■ Tasks to complete:
(a) Transcribe the online presence blog post word for word, starting with "Online Presence: Students." and going on through "(or mouse clicks).".
(b) Continue the online presence blog post from its final sentence.

■ Source extract:
========================

Friday Thoughts re: Online Presence

This week’s posts were originally going to be all about the blog networks in my classes (the students’ blogs, my blogs), but it ended up getting mixed in with a couple of posts about the online Canvas training in which I participated this week. For this final post of the week (Happy Friday!), I want to write a post that follows up on both of those themes: ONLINE PRESENCE. Specifically, the way that blogs build online presence, and the way that Canvas does not.

Online Presence: Instructors. As an online instructor, I consider “online presence” to be the most important factor in my course design. What can I do to be “present” to my students? That’s actually pretty easy, for me anyway; I see other faculty struggle with this. I’ll have more to say about that below. But even more important is…

Online Presence: Students. This is the biggest challenge I face as an online instructor: how can I encourage students to be “present” both to me and to each other? Students don’t really expect to be “present” in an online class; there’s not really an online equivalent to classroom attendance. To be present in a classroom-based class means to show up. You put your butt in the seat. You answer “Present!” if the teacher calls roll. But that mere physical presence doesn’t rank really highly in my experience: if students are present but not participating, I’m not impressed. Presence needs to be more than just butt in seat (or eyes on screen), more than just taking notes (or mouse clicks).

========================

■ Material provided:
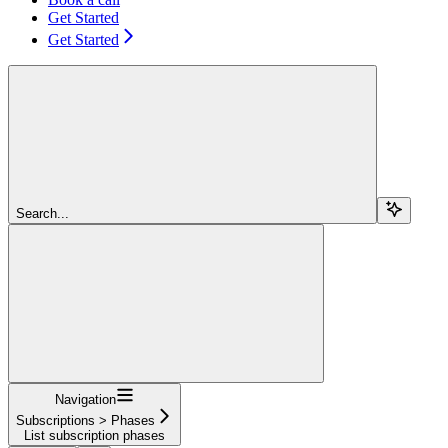
Get Started
Get Started
Search...
Navigation
Subscriptions > Phases
List subscription phases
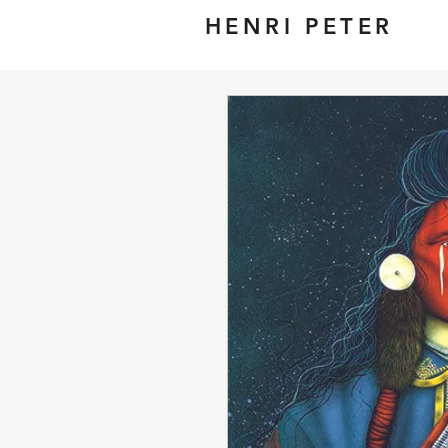
HENRI PETER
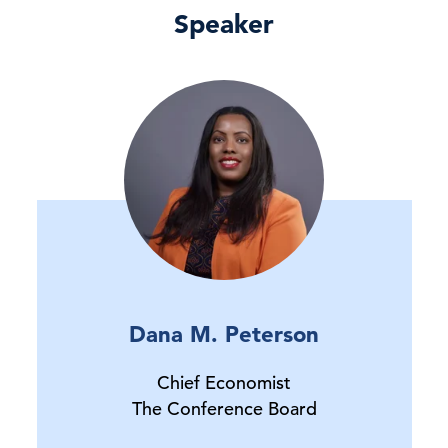
Speaker
Dana M. Peterson
Chief Economist
The Conference Board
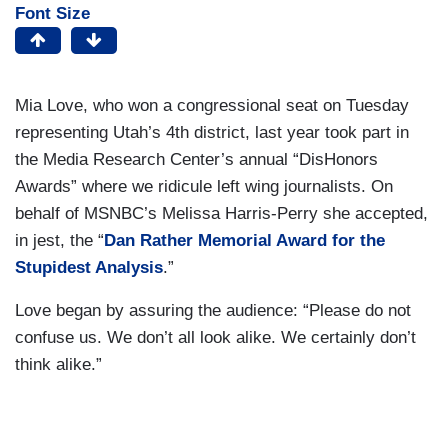
Font Size
Mia Love, who won a congressional seat on Tuesday
representing Utah’s 4th district, last year took part in
the Media Research Center’s annual “DisHonors
Awards” where we ridicule left wing journalists. On
behalf of MSNBC’s Melissa Harris-Perry she accepted,
in jest, the “
Dan Rather Memorial Award for the
Stupidest Analysis
.”
Love began by assuring the audience: “Please do not
confuse us. We don’t all look alike. We certainly don’t
think alike.”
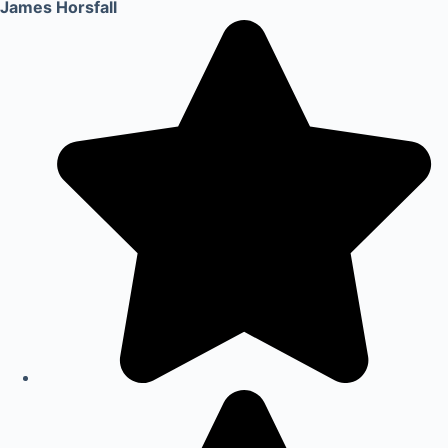
James Horsfall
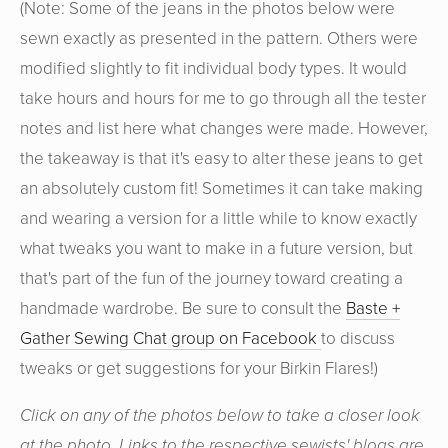
(Note: Some of the jeans in the photos below were
sewn exactly as presented in the pattern. Others were
modified slightly to fit individual body types. It would
take hours and hours for me to go through all the tester
notes and list here what changes were made. However,
the takeaway is that it's easy to alter these jeans to get
an absolutely custom fit! Sometimes it can take making
and wearing a version for a little while to know exactly
what tweaks you want to make in a future version, but
that's part of the fun of the journey toward creating a
handmade wardrobe. Be sure to consult the
Baste +
Gather Sewing Chat group on Facebook
to discuss
tweaks or get suggestions for your Birkin Flares!)
Click on any of the photos below to take a closer look
at the photo. Links to the respective sewists' blogs are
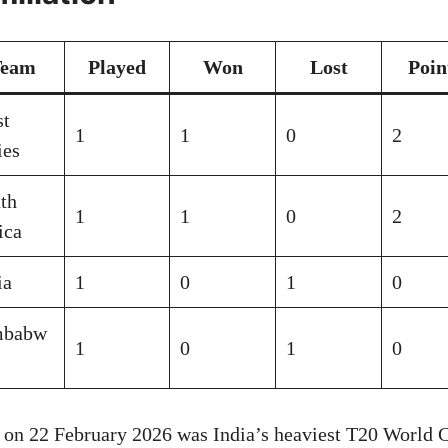
Team
Played
Won
Lost
Poin
t
1
1
0
2
ies
th
1
1
0
2
ica
ia
1
0
1
0
mbabw
1
0
1
0
 on 22 February 2026 was India’s heaviest T20 World C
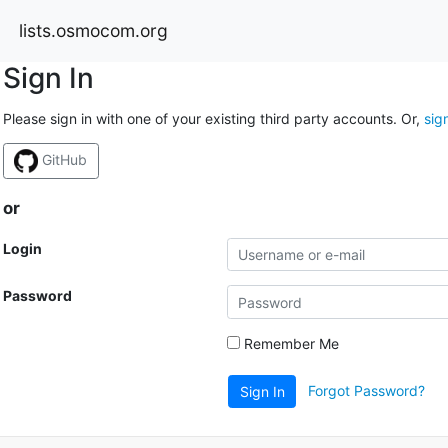
lists.osmocom.org
Sign In
Please sign in with one of your existing third party accounts. Or,
sig
GitHub
or
Login
Password
Remember Me
Forgot Password?
Sign In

========================

■ Answers to the tasks:
(a)
Online Presence: Students. This is the biggest challenge I face as an online instructor: how can I encourage students to be “present” both to me and to each other? Students don’t really expect to be “present” in an online class; there’s not really an online equivalent to classroom attendance. To be present in a classroom-based class means to show up. You put your butt in the seat. You answer “Present!” if the teacher calls roll. But that mere physical presence doesn’t rank really highly in my experience: if students are present but not participating, I’m not impressed. Presence needs to be more than just butt in seat (or eyes on screen), more than just taking notes (or mouse clicks).

(b)
The notion of “online presence” is a big one, something that you can explore in many ways. And it is something very important to explore. In this post, I’ll describe some of the ways I think about online presence in my classes. In fact, it is such a huge topic that I think I will resort to just listing the first 10 thoughts that come to mind, knowing that I will return to this topic again later. So, in no particular order, here are 10 things that come to mind when I think about online presence in online courses:

1. Blogs provide a personal space AND a personal stream. Blogs are a space in the sense that you build a blog like a website, but it’s better than a website because the blog is also a place where people can come visit you and leave comments (person to person) and it is also your personal stream which can then be combined into larger streams for the class as a whole (see my post on Inoreader for assignment streams).

2. Canvas has no personal space and no personal stream. There is a Canvas profile page but it is very static: you just put in a little bio and a list of links. The profile page does not reflect your activity in the Canvas network; see my online convo with Jared Stein at Instructure about the lack of personal streams in Canvas. It would not be rocket science to make the profile page into a dynamic personal stream: Canvas has all the data it needs to do that. The problem is not a lack of data; it is a failure of design. A failure of culture. A failure to be present.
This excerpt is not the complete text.